Of caps and whitecaps 

Legislation preserves niche for new kayak parks at least in wet years

click to enlarge Last year, Pueblo opened a kayak park that runs along - the Arkansas River and the Levee Mural Project near the - citys downtown area. - PHOTO COURTESY OF PUEBLO PADDLERS
  • Photo courtesy of Pueblo Paddlers
  • Last year, Pueblo opened a kayak park that runs along the Arkansas River and the Levee Mural Project near the citys downtown area.

After two years spent riding legislative waves, Colorado boaters can look forward to hitting the waters they love.

In May, Gov. Bill Owens signed legislation to quell a raging debate over recreational water rights for boating and kayak parks. The law, a compromise between two passionate groups, is meant to accommodate the growing number of water enthusiasts while preserving the water needed by traditional users.

There is a wild card in all this for paddlers, however, and it's the one Colorado always seems to deal with: a given year's rain and snowfall.

"In dry years, there might not be any [recreational] rights," and, therefore, fewer kayak parks in operation, says Drew Peternell, director of Trout Unlimited's Colorado Water Project.

No fewer than 15 Colorado communities have built kayak parks in the last 15 years, reflecting a swell of interest in outdoor recreation and river running. Pueblo, Salida, Buena Vista, Breckenridge and Denver are among the cities now boasting manmade runs. A 2002 study reported that 4 percent of Coloradans more than 136,000 people went kayaking in the state that year, in addition to thousands more paddlers who visited from out of state.

But setting up a boating and kayak park hasn't been as easy as just designing some rapids with playfully ferocious monikers. Western water law is based on the premise of "use it or lose it," and creating burly rapids or beaucoup trout habitat hasn't been recognized as being of any "beneficial" use.

"One hundred years ago [when water law was codified], it was all about agriculture," says Tony Keenan, board member of the Arkansas River Outfitters Association and owner of Whitewater Adventure Outfitters in Cañon City. "Nobody anticipated recreation or tourism might be so big. No one said, "Gee, someone might want to kayak this river.'"

Old water vs. new water

Commercial boating now brings about $130 million a year into Colorado, says Keenan, and the Arkansas generates half of that money a major boon for Chaffee County. Golden estimates its single kayak park rakes in at least $1.2 million annually for the city and its businesses.

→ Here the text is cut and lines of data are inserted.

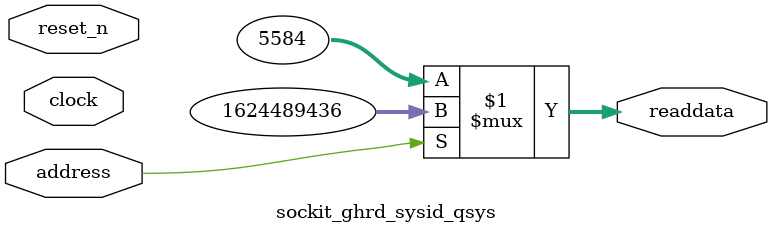
<source format=v>



// synthesis translate_off
`timescale 1ns / 1ps
// synthesis translate_on

// turn off superfluous verilog processor warnings 
// altera message_level Level1 
// altera message_off 10034 10035 10036 10037 10230 10240 10030 

module sockit_ghrd_sysid_qsys (
               // inputs:
                address,
                clock,
                reset_n,

               // outputs:
                readdata
             )
;

  output  [ 31: 0] readdata;
  input            address;
  input            clock;
  input            reset_n;

  wire    [ 31: 0] readdata;
  //control_slave, which is an e_avalon_slave
  assign readdata = address ? 1624489436 : 5584;

endmodule



</source>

Through a 1992 state Supreme Court decision, Colorado became the first Western state to recognize recreational in-channel diversions, or RICDs, for kayak parks as valid uses of water. Nine years later, the state Legislature established that only local governments could claim these new-fangled water rights, and that they had to be restricted to the minimum amount necessary for a "reasonable recreation experience."

Even with such restrictions, this development alarmed traditional water users, including agricultural conservancy districts and utility companies such as Denver Water and Aurora Water. The organizations resisted the change to water law, citing worries that RICDs might limit future water development and exchanges meant to quench the thirst of the ever-growing Front Range.

"We support recreational [water] usage as long as it does not interfere with traditional uses, like commercial, industrial and agricultural use," says Steve Berry, a spokesman for Colorado Springs Utilities, which has remained relatively neutral on the issue as compared to the heavy hitters of the northern Front Range.

Last year, these forces united to introduce legislation that would have severely limited RICDs by capping any recreational water claims at an arbitrary minimum flow. Recreational and conservation interests convinced legislators to sink the measure by one vote setting the stage for this year's eventual compromise.

Dry runs?

The new law will not regulate existing RICDs. That protects governments like those in Pueblo, which opened a kayak park last year, and Chaffee County, which is finalizing its RICD agreement to guarantee water for its parks in Salida and Buena Vista.

But new parks will face numerous restrictions that some critics say amount to "second-class water rights."

The law states that if local governments need more than half a stream's average historic volume to maintain a boating run, they face a "call threshold." These cities and counties would get no water for their kayak parks during years when less than 85 percent of the claim could be fulfilled.

"The intent is to try and force public entities to claim less water [for kayak parks and boating runs] in order to avoid the draconian call threshold," says Steve Bushong, a Boulder-based lawyer who represents Chaffee County and other local governments.

The legislation could affect kayak parks in Denver, Boulder, Lyons and Glenwood Springs, among others that have not yet secured their claims. Opponents also refused to extend recreational water rights for fishing runs, which they saw as a veiled attempt to create instream flow rights to leave water in the river.

Members of the boating and environmental communities are calling the final law a livable compromise, but some also recognize the irony of growing cities that are unwilling to share the flows.

"People in Denver and Colorado Springs like to go rafting," says Keenan, the Arkansas River outfitter, "but growth in those cities is sucking water from the Arkansas. The more the river is de-watered by the big utilities, the less "reasonable recreation' we can expect in the future."